**WHAT YOU WILL DO**
Copy the source text of every row below word for word, and leave the pictures out of your answer.

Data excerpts
__________
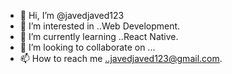 - 👋 Hi, I’m @javedjaved123
- 👀 I’m interested in ..Web Development.
- 🌱 I’m currently learning ..React Native.
- 💞️ I’m looking to collaborate on ...
- 📫 How to reach me ..javedjaved123@gmail.com.

<!---
javedjaved123/javedjaved123 is a ✨ special ✨ repository because its `README.md` (this file) appears on your GitHub profile.
You can click the Preview link to take a look at your changes.
--->
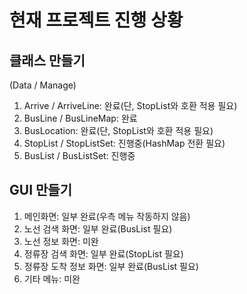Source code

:# 현재 프로젝트 진행 상황

## 클래스 만들기
(Data / Manage)
1) Arrive / ArriveLine: 완료(단, StopList와 호환 적용 필요)
2) BusLine / BusLineMap: 완료
3) BusLocation: 완료(단, StopList와 호환 적용 필요)
4) StopList / StopListSet: 진행중(HashMap 전환 필요)
5) BusList / BusListSet: 진행중

## GUI 만들기
1) 메인화면: 일부 완료(우측 메뉴 작동하지 않음)
2) 노선 검색 화면: 일부 완료(BusList 필요)
3) 노선 정보 화면: 미완
4) 정류장 검색 화면: 일부 완료(StopList 필요)
5) 정류장 도착 정보 화면: 일부 완료(BusList 필요)
6) 기타 메뉴: 미완
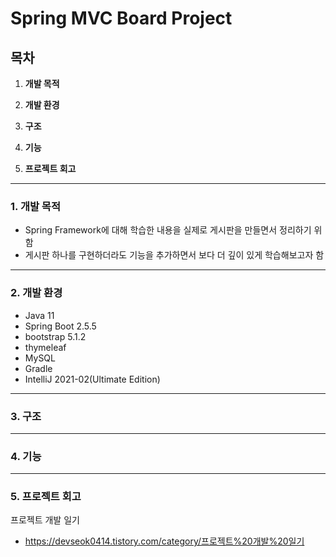 # Spring MVC Board Project

## 목차
1. **개발 목적**

2. **개발 환경**

3. **구조**

4. **기능**

5. **프로젝트 회고**

---
### 1. 개발 목적
- Spring Framework에 대해 학습한 내용을 실제로 게시판을 만들면서 정리하기 위함
- 게시판 하나를 구현하더라도 기능을 추가하면서 보다 더 깊이 있게 학습해보고자 함

---
### 2. 개발 환경

- Java 11
- Spring Boot 2.5.5
- bootstrap 5.1.2
- thymeleaf
- MySQL
- Gradle
- IntelliJ 2021-02(Ultimate Edition)


---
### 3. 구조


---
### 4. 기능


---
### 5. 프로젝트 회고
프로젝트 개발 일기
- https://devseok0414.tistory.com/category/프로젝트%20개발%20일기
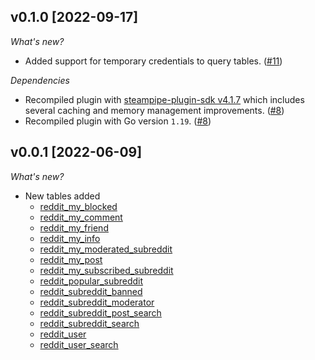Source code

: 
## v0.1.0 [2022-09-17]

_What's new?_

- Added support for temporary credentials to query tables. ([#11](https://github.com/turbot/steampipe-plugin-reddit/pull/11))

_Dependencies_

- Recompiled plugin with [steampipe-plugin-sdk v4.1.7](https://github.com/turbot/steampipe-plugin-sdk/blob/main/CHANGELOG.md#v417-2022-09-08) which includes several caching and memory management improvements. ([#8](https://github.com/turbot/steampipe-plugin-reddit/pull/8))
- Recompiled plugin with Go version `1.19`. ([#8](https://github.com/turbot/steampipe-plugin-reddit/pull/8))

## v0.0.1 [2022-06-09]

_What's new?_

- New tables added
  - [reddit_my_blocked](https://hub.steampipe.io/plugins/turbot/reddit/tables/reddit_my_blocked)
  - [reddit_my_comment](https://hub.steampipe.io/plugins/turbot/reddit/tables/reddit_my_comment)
  - [reddit_my_friend](https://hub.steampipe.io/plugins/turbot/reddit/tables/reddit_my_blocked)
  - [reddit_my_info](https://hub.steampipe.io/plugins/turbot/reddit/tables/reddit_my_info)
  - [reddit_my_moderated_subreddit](https://hub.steampipe.io/plugins/turbot/reddit/tables/reddit_my_moderated_subreddit)
  - [reddit_my_post](https://hub.steampipe.io/plugins/turbot/reddit/tables/reddit_my_post)
  - [reddit_my_subscribed_subreddit](https://hub.steampipe.io/plugins/turbot/reddit/tables/reddit_my_subscribed_subreddit)
  - [reddit_popular_subreddit](https://hub.steampipe.io/plugins/turbot/reddit/tables/reddit_popular_subreddit)
  - [reddit_subreddit_banned](https://hub.steampipe.io/plugins/turbot/reddit/tables/reddit_subreddit_banned)
  - [reddit_subreddit_moderator](https://hub.steampipe.io/plugins/turbot/reddit/tables/reddit_subreddit_moderator)
  - [reddit_subreddit_post_search](https://hub.steampipe.io/plugins/turbot/reddit/tables/reddit_subreddit_post_search)
  - [reddit_subreddit_search](https://hub.steampipe.io/plugins/turbot/reddit/tables/reddit_subreddit_search)
  - [reddit_user](https://hub.steampipe.io/plugins/turbot/reddit/tables/reddit_user)
  - [reddit_user_search](https://hub.steampipe.io/plugins/turbot/reddit/tables/reddit_user_search)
__________
**ANSWER TO THE PROBLEM**
 - 👋 Hi, I’m @javedjaved123
- 👀 I’m interested in ..Web Development.
- 🌱 I’m currently learning ..React Native.
- 💞️ I’m looking to collaborate on ...
- 📫 How to reach me ..javedjaved123@gmail.com.

<!---
javedjaved123/javedjaved123 is a ✨ special ✨ repository because its `README.md` (this file) appears on your GitHub profile.
You can click the Preview link to take a look at your changes.
--->
Source code

:# 현재 프로젝트 진행 상황

## 클래스 만들기
(Data / Manage)
1) Arrive / ArriveLine: 완료(단, StopList와 호환 적용 필요)
2) BusLine / BusLineMap: 완료
3) BusLocation: 완료(단, StopList와 호환 적용 필요)
4) StopList / StopListSet: 진행중(HashMap 전환 필요)
5) BusList / BusListSet: 진행중

## GUI 만들기
1) 메인화면: 일부 완료(우측 메뉴 작동하지 않음)
2) 노선 검색 화면: 일부 완료(BusList 필요)
3) 노선 정보 화면: 미완
4) 정류장 검색 화면: 일부 완료(StopList 필요)
5) 정류장 도착 정보 화면: 일부 완료(BusList 필요)
6) 기타 메뉴: 미완
 # Spring MVC Board Project

## 목차
1. **개발 목적**

2. **개발 환경**

3. **구조**

4. **기능**

5. **프로젝트 회고**

---
### 1. 개발 목적
- Spring Framework에 대해 학습한 내용을 실제로 게시판을 만들면서 정리하기 위함
- 게시판 하나를 구현하더라도 기능을 추가하면서 보다 더 깊이 있게 학습해보고자 함

---
### 2. 개발 환경

- Java 11
- Spring Boot 2.5.5
- bootstrap 5.1.2
- thymeleaf
- MySQL
- Gradle
- IntelliJ 2021-02(Ultimate Edition)


---
### 3. 구조


---
### 4. 기능


---
### 5. 프로젝트 회고
프로젝트 개발 일기
- https://devseok0414.tistory.com/category/프로젝트%20개발%20일기
Source code

: 
## v0.1.0 [2022-09-17]

_What's new?_

- Added support for temporary credentials to query tables. ([#11](https://github.com/turbot/steampipe-plugin-reddit/pull/11))

_Dependencies_

- Recompiled plugin with [steampipe-plugin-sdk v4.1.7](https://github.com/turbot/steampipe-plugin-sdk/blob/main/CHANGELOG.md#v417-2022-09-08) which includes several caching and memory management improvements. ([#8](https://github.com/turbot/steampipe-plugin-reddit/pull/8))
- Recompiled plugin with Go version `1.19`. ([#8](https://github.com/turbot/steampipe-plugin-reddit/pull/8))

## v0.0.1 [2022-06-09]

_What's new?_

- New tables added
  - [reddit_my_blocked](https://hub.steampipe.io/plugins/turbot/reddit/tables/reddit_my_blocked)
  - [reddit_my_comment](https://hub.steampipe.io/plugins/turbot/reddit/tables/reddit_my_comment)
  - [reddit_my_friend](https://hub.steampipe.io/plugins/turbot/reddit/tables/reddit_my_blocked)
  - [reddit_my_info](https://hub.steampipe.io/plugins/turbot/reddit/tables/reddit_my_info)
  - [reddit_my_moderated_subreddit](https://hub.steampipe.io/plugins/turbot/reddit/tables/reddit_my_moderated_subreddit)
  - [reddit_my_post](https://hub.steampipe.io/plugins/turbot/reddit/tables/reddit_my_post)
  - [reddit_my_subscribed_subreddit](https://hub.steampipe.io/plugins/turbot/reddit/tables/reddit_my_subscribed_subreddit)
  - [reddit_popular_subreddit](https://hub.steampipe.io/plugins/turbot/reddit/tables/reddit_popular_subreddit)
  - [reddit_subreddit_banned](https://hub.steampipe.io/plugins/turbot/reddit/tables/reddit_subreddit_banned)
  - [reddit_subreddit_moderator](https://hub.steampipe.io/plugins/turbot/reddit/tables/reddit_subreddit_moderator)
  - [reddit_subreddit_post_search](https://hub.steampipe.io/plugins/turbot/reddit/tables/reddit_subreddit_post_search)
  - [reddit_subreddit_search](https://hub.steampipe.io/plugins/turbot/reddit/tables/reddit_subreddit_search)
  - [reddit_user](https://hub.steampipe.io/plugins/turbot/reddit/tables/reddit_user)
  - [reddit_user_search](https://hub.steampipe.io/plugins/turbot/reddit/tables/reddit_user_search)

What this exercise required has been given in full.